Aim 1:
Answer these from the confidentiality terms:
(a) For how long after final reporting must both parties keep confidential information secret?
(b) What does Principal realize the duty to secrecy also protects?
(c) Who is responsible for the availability of samples for research?
Aim 2: From the records, copy out word for word the part that opens with the line containing "text Lietuvos Respublikos vidaus reikalų ministerija, Įsakymas" and closes with the line containing "text Įsakymas netenka", both lines included.

Source:
--- START ---
Article 10 – Confidentiality

  1. During a period of 2 years after final reporting (or -if earlier- after date of invoice) both parties are obliged to secrecy of all confidential information which they obtained under the terms of the Agreement from each other or from other sources. The information is stipulated confidential if the other party has indicated this as such or if it results from the nature of information. The confidential information includes in any case the results from the Order for supply of services as delivered by Polyganics to Principal. The confidential information of Polyganics includes in any case calculation methods, programs and experimental methods of which the development was not directly aimed at when giving the Order. With testing, analyses, measurements or literature research, the obligation to secrecy does not stretch further than the result of the performed testing, analysis, measurement or research.
  2. Principal realizes that the duty to secrecy serves also as a protection of the novelty of a possible invention.
  3. This obligation to secrecy does not apply:
    1. to information which is already in possession of the receiving party on the moment this information is disclosed to the receiving party;
    2. to information that is or becomes general knowledge, without this being the consequence of any culpable action or negligence of the receiving party;
    3. to information that is obtained by the receiving party from a third party on a legitimate manner, or from own research by the receiving party, without use is being made of secret information in any way whatsoever.
  4. If, on the basis of a legal stipulation or a judicial decision, a party is bound to pass on confidential information to a third-party as appointed by law or an authorized judge, and this party in this relevancy cannot appeal to a legal or by an authorized judge acknowledged or permitted right of refusal to testify, then this party is not obliged to pay for damages or compensation and the other party is in this relevancy not authorized to terminate the Agreement.
  5. If, as a result of disclosing the results of the research by Principal, misunderstandings have occurred, this relieves Polyganics from the obligation to secrecy to the extent that Polyganics reasonably needs to provide an explanation on the results against third parties.
  6. Polyganics’ obligation to secrecy does not apply when and in so far Polyganics observes serious danger to persons or goods. In this case Polyganics consults Principal if possible, before reporting the dangerous situation to those whose person or good is threatened and/or the competent authorities.
  7. When calling in third parties for the performance of the Agreement, permission of the Principal is required, if and so far this causes anticipated risk with regard to secrecy.
  8. Only if this is agreed upon in writing when concluding the Agreement, Polyganics is bound to refrain from accepting Orders of third parties in the field of the Agreement during the performance of the Agreement.

Article 11 – Samples

  1. Principal carries the responsibility for the selection, representativeness, designation of codes, brand and product names and the availability of samples for research through Polyganics.
--- END ---
Data entries:
--- START ---
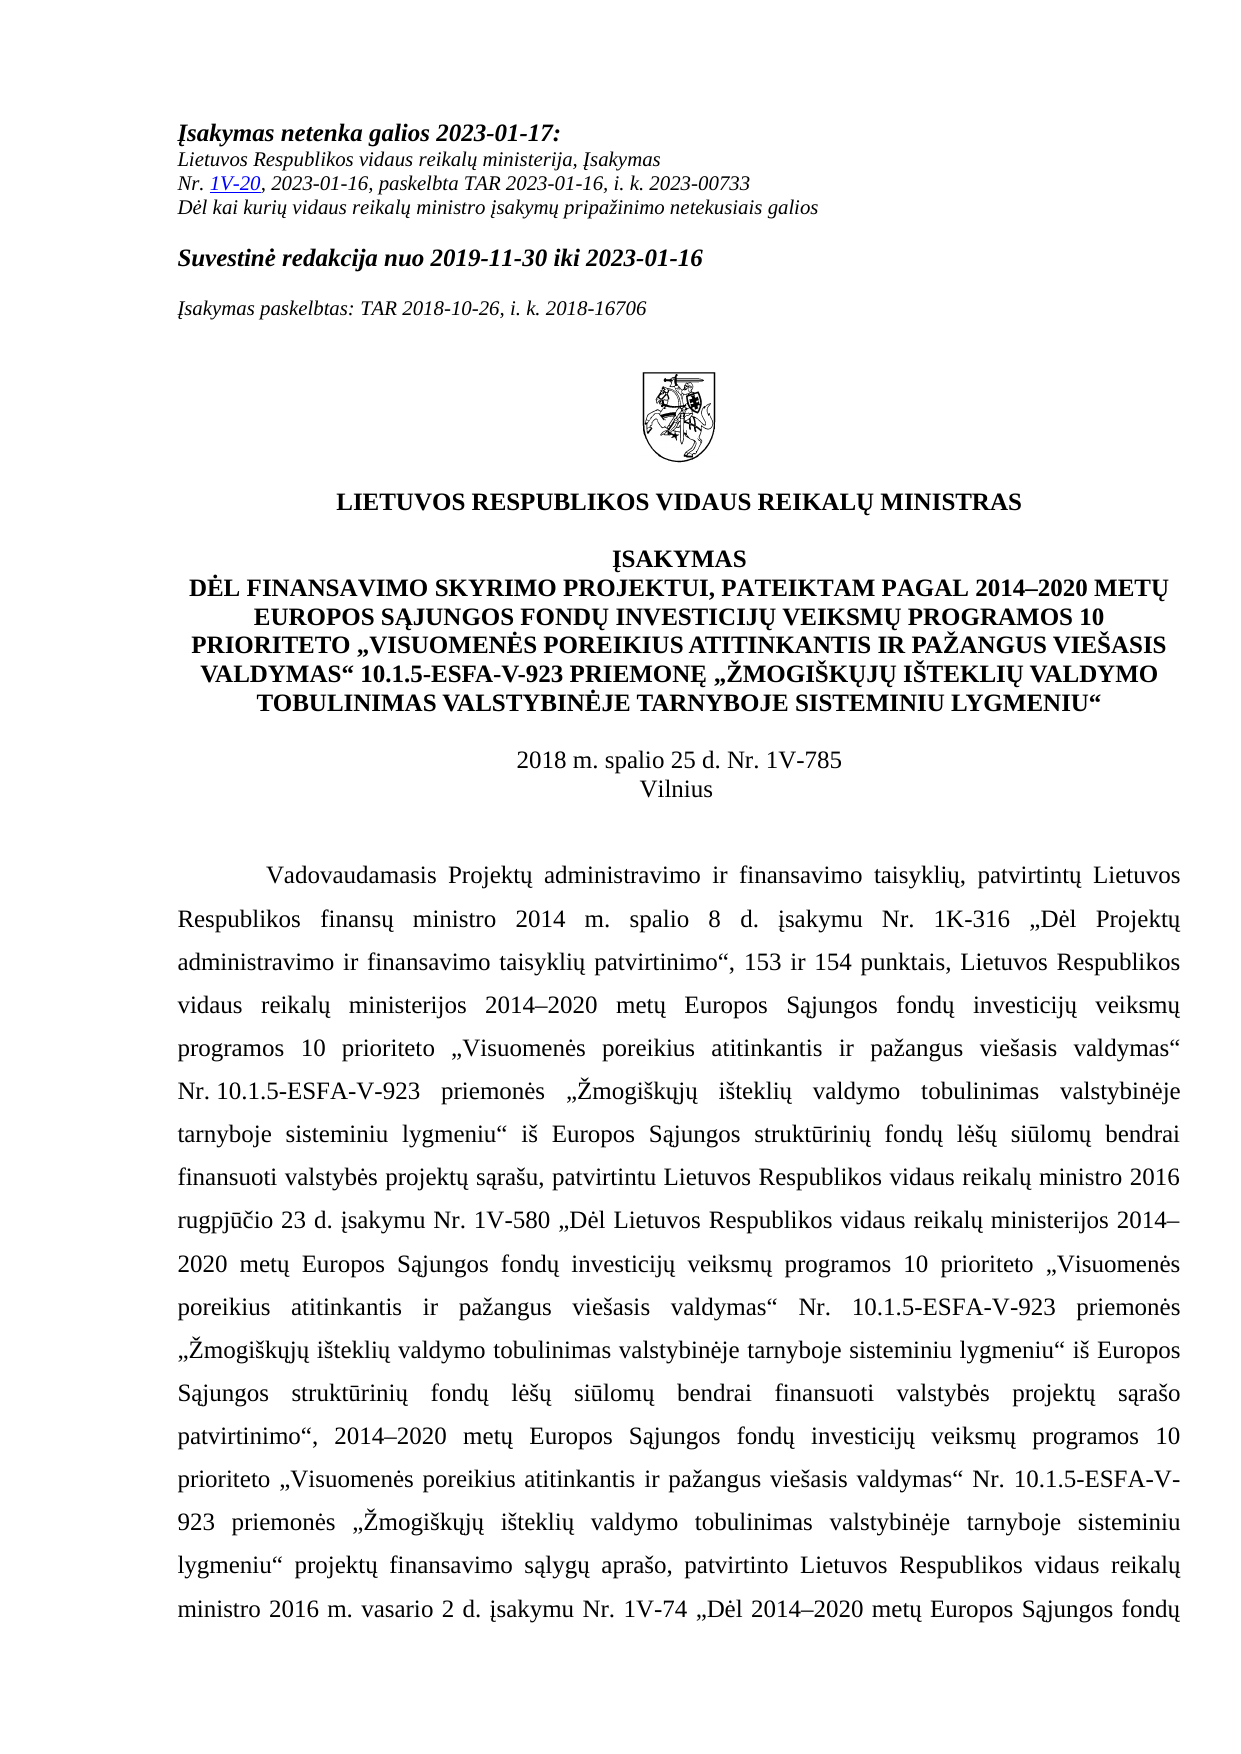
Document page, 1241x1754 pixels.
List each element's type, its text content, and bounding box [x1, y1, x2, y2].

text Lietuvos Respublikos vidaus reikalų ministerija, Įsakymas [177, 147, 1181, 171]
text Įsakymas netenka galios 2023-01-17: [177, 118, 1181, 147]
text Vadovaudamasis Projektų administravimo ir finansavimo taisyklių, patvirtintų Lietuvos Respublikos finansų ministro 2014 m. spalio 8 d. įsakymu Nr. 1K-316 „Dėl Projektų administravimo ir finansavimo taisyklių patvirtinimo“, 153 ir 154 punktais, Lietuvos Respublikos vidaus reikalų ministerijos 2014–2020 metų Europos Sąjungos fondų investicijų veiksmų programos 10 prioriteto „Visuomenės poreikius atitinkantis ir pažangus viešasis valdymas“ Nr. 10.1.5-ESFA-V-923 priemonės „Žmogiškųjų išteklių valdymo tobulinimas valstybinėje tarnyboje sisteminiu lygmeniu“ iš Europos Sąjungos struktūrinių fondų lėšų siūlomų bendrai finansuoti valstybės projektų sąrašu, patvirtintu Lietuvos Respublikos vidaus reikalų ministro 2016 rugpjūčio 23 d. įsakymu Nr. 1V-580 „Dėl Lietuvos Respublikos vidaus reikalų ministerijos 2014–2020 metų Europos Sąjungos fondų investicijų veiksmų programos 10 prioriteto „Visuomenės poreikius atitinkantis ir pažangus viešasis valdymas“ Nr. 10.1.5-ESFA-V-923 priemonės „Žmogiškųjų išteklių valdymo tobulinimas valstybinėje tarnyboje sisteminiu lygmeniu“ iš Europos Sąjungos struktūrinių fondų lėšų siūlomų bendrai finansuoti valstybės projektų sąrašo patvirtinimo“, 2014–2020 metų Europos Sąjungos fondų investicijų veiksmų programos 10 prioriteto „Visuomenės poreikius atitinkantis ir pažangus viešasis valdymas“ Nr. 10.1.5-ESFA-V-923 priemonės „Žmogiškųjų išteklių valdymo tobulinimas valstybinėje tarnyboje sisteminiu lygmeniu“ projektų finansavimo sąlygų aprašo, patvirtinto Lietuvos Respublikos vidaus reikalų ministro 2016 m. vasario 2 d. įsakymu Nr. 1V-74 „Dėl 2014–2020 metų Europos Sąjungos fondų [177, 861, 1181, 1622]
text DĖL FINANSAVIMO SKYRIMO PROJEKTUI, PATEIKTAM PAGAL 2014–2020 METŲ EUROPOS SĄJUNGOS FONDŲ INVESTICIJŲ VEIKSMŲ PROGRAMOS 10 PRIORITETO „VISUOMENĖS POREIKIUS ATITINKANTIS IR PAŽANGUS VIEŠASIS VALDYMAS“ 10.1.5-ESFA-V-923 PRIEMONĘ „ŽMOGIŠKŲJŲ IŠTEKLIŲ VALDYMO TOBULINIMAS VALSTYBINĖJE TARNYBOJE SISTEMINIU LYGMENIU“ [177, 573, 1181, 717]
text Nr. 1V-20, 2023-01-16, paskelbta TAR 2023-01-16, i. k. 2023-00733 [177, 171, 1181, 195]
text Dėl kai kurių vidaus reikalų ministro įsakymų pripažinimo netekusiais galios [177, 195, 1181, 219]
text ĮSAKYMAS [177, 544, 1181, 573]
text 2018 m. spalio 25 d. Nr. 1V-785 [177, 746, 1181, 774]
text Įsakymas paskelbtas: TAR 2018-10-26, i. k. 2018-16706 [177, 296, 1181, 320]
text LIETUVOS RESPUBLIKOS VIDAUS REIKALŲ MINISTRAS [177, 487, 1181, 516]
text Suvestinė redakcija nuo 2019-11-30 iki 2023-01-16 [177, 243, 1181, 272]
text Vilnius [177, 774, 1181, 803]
--- END ---
Task solution 1:
(a) 2 years (or, if earlier, 2 years after the date of invoice)
(b) The novelty of a possible invention
(c) Principal

Task solution 2:
text Lietuvos Respublikos vidaus reikalų ministerija, Įsakymas [177, 147, 1181, 171]
text Įsakymas netenka galios 2023-01-17: [177, 118, 1181, 147]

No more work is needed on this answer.